Enunciado A: Copie palavra por palavra o trecho do texto sobre os esquadrões da morte, começando em "É sabido que" e terminando em "em outros contextos.".
Enunciado B:
Responda com base no texto sobre os esquadrões da morte:
(i) Quem narra o episódio do grupo criado pelo chefe da polícia do Rio de Janeiro em meados dos anos 50?
(ii) Qual foi a missão que reuniu inicialmente os policiais da "Scuderie Detetive Le Cocq"?
(iii) Em que região atuavam sobretudo os esquadrões da morte?
Enunciado C:
Diga se cada frase está de acordo com o texto sobre os esquadrões da morte:
(i) A "Scuderie Detetive Le Cocq" se desfez depois de cumprir sua primeira missão.
(ii) O grupo formado em meados dos anos 50 deveria executar os suspeitos às claras.
(iii) A "Scuderie Detetive Le Cocq" se via como um grupo de justiceiros.

É sabido que essas categorias variam historicamente e têm outras raízes, outras significações. Seguindo a trilha da história, recuo até os anos 60 ou talvez até meados dos anos 50 e, evidentemente, partindo de alguns pressupostos indispensáveis, levando em conta de que país estamos falando.
Nosso país é profundamente desigual e marcado pelo racismo estrutural. Um país cuja história tem sido muito dura e violenta. Portanto, os episódios, esses eventos, as circunstâncias e dinâmicas são profundamente violentos e, nesse sentido, compatíveis com as características da nossa sociedade. Sendo assim, dificilmente seriam possíveis em outros contextos.
Em meados dos anos 50 o chefe da polícia do Rio de Janeiro – esse episódio é narrado pelo professor Michel Misse – constituiu um grupo de policiais cuja função era executar supostos criminosos, os suspeitos para sermos mais precisos, e fazê-lo clandestinamente. Acentue-se a importância desse advérbio, clandestinamente, que evidentemente tem implicações. Nos anos 60, a partir de uma série de circunstâncias, que são inclusive bastante conhecidas, porque sempre aludidas pelos relatos, inclusive os relatos relativos à segurança pública ou à insegurança do Rio de Janeiro no início dos anos 60, formaram-se as “escuderias”, particularmente a “Scuderie Detetive Le Cocq”. Tratava-se de uma associação, um grupo de policiais inicialmente reunidos em torno de uma missão: vingar um colega, o detetive Mariel Mariscot, que havia sido morto por um criminoso.
A “Scuderie Detetive Le Cocq” se autocompreendia e se autodefinia como um grupo de justiceiros. Entretanto, cumprida essa missão mórbida, sinistra, o grupo não se desconstituiria, seguiria adiante atribuindo-se sempre novas missões, e todas elas orientadas por esse tipo de valor que lhes cabia, o de executar supostos criminosos. Ao longo dos anos 60, com desdobramentos diversos que não vêm ao caso, esse grupo original acabou se desdobrando tentacularmente, gestando um conjunto de coletivos ou de grupamentos policiais que então adquiriram um outro nome (esquadrões da morte), e que ainda eram orientados e atuavam sobretudo na Baixada Fluminense.

Linhas de dados:
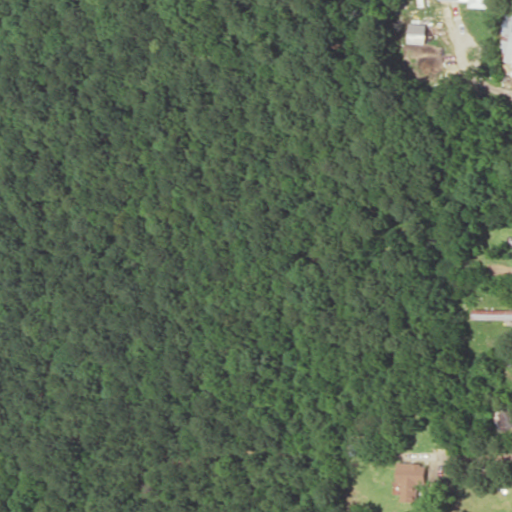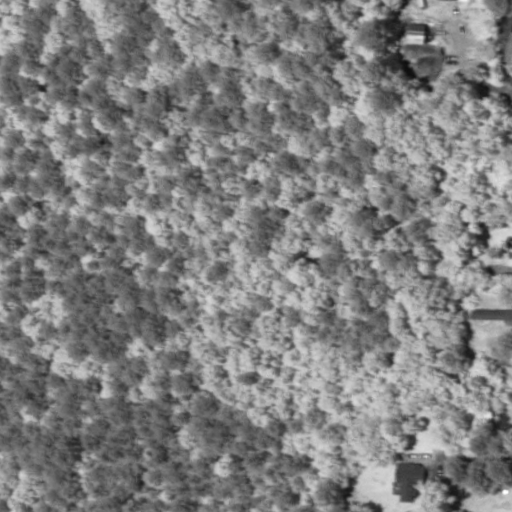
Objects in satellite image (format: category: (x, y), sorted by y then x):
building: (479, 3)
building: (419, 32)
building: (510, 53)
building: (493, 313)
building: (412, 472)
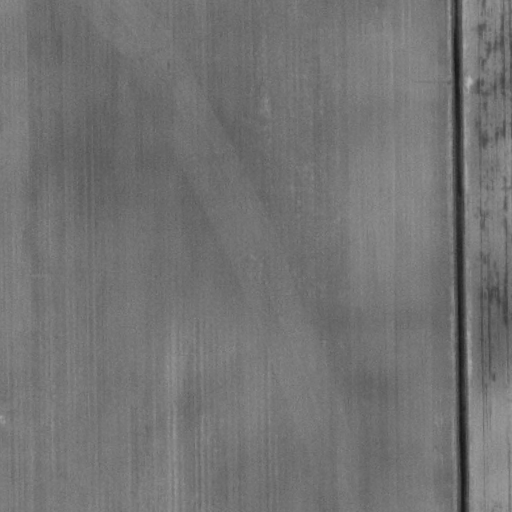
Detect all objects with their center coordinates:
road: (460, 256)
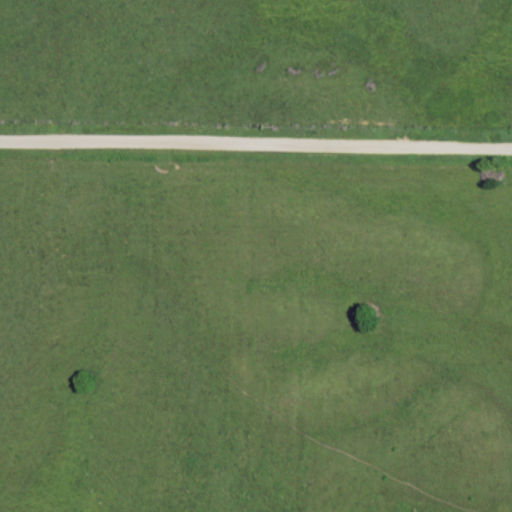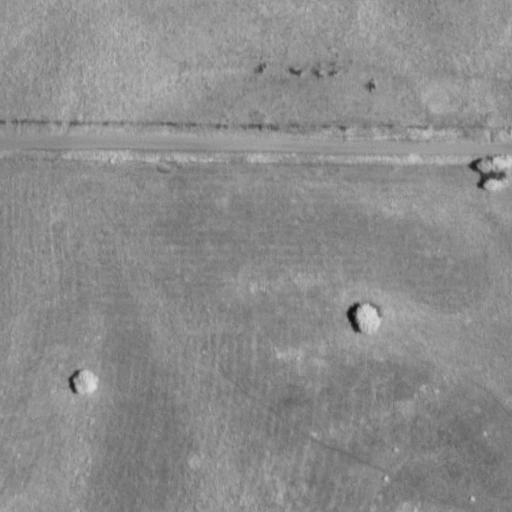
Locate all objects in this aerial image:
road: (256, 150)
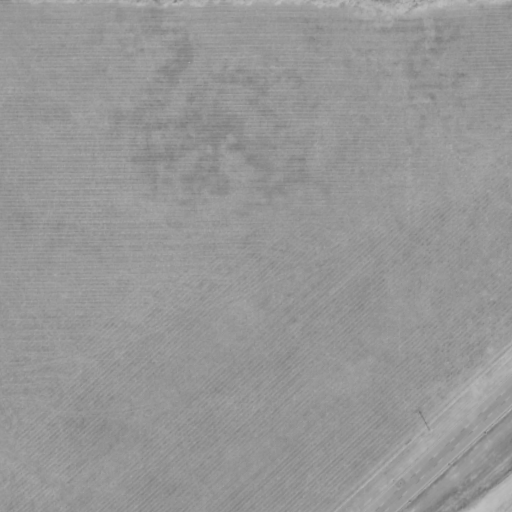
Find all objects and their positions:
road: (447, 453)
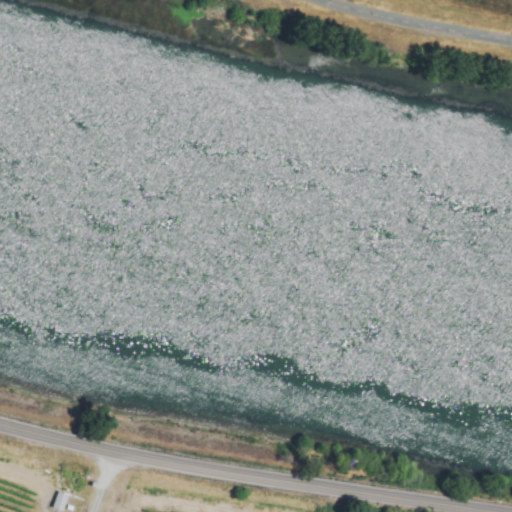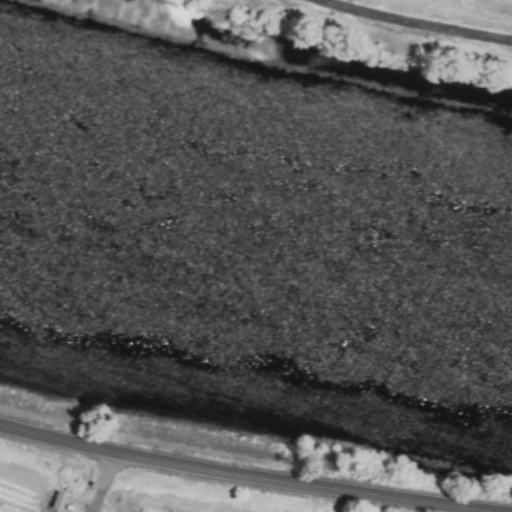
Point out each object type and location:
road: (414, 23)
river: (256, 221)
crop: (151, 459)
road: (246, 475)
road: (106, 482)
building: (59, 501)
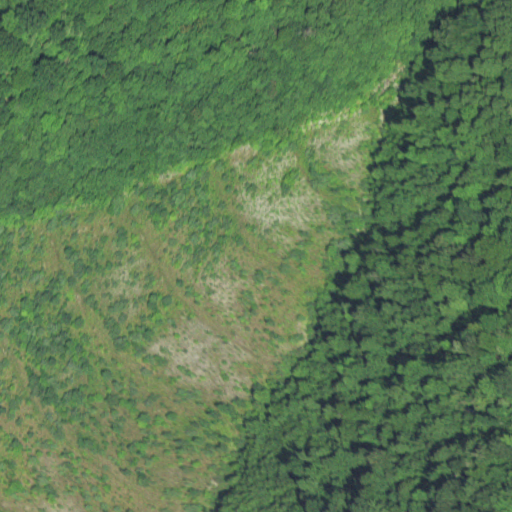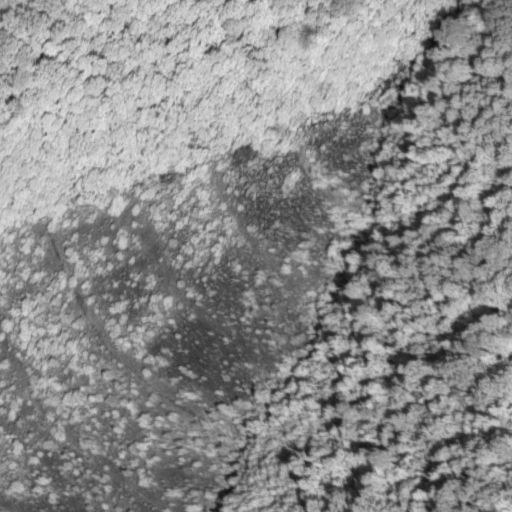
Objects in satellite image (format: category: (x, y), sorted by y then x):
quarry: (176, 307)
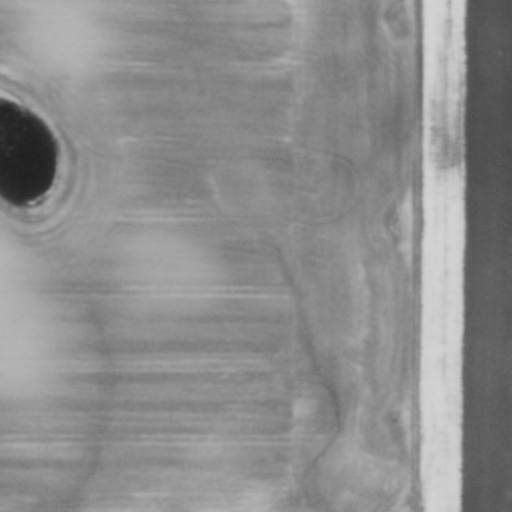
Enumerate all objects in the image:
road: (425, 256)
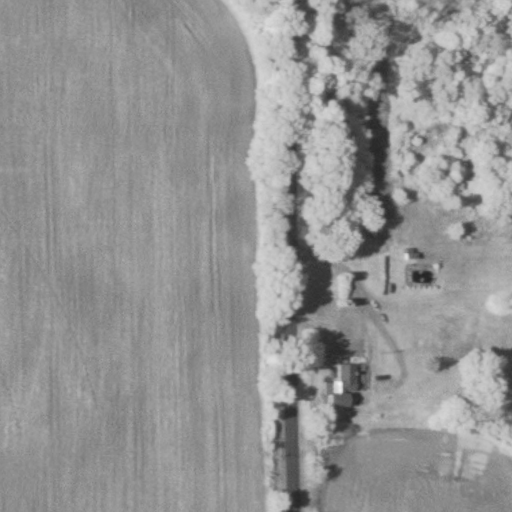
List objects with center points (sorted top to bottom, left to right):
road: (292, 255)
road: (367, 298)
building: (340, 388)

Resposta A:
É sabido que essas categorias variam historicamente e têm outras raízes, outras significações. Seguindo a trilha da história, recuo até os anos 60 ou talvez até meados dos anos 50 e, evidentemente, partindo de alguns pressupostos indispensáveis, levando em conta de que país estamos falando.
Nosso país é profundamente desigual e marcado pelo racismo estrutural. Um país cuja história tem sido muito dura e violenta. Portanto, os episódios, esses eventos, as circunstâncias e dinâmicas são profundamente violentos e, nesse sentido, compatíveis com as características da nossa sociedade. Sendo assim, dificilmente seriam possíveis em outros contextos.

Resposta B:
(i) O professor Michel Misse.
(ii) Vingar um colega, o detetive Mariel Mariscot, que havia sido morto por um criminoso.
(iii) Na Baixada Fluminense.

Resposta C:
(i) Não: "o grupo não se desconstituiria, seguiria adiante atribuindo-se sempre novas missões".
(ii) Não: "executar supostos criminosos, os suspeitos para sermos mais precisos, e fazê-lo clandestinamente".
(iii) Sim: "se autocompreendia e se autodefinia como um grupo de justiceiros".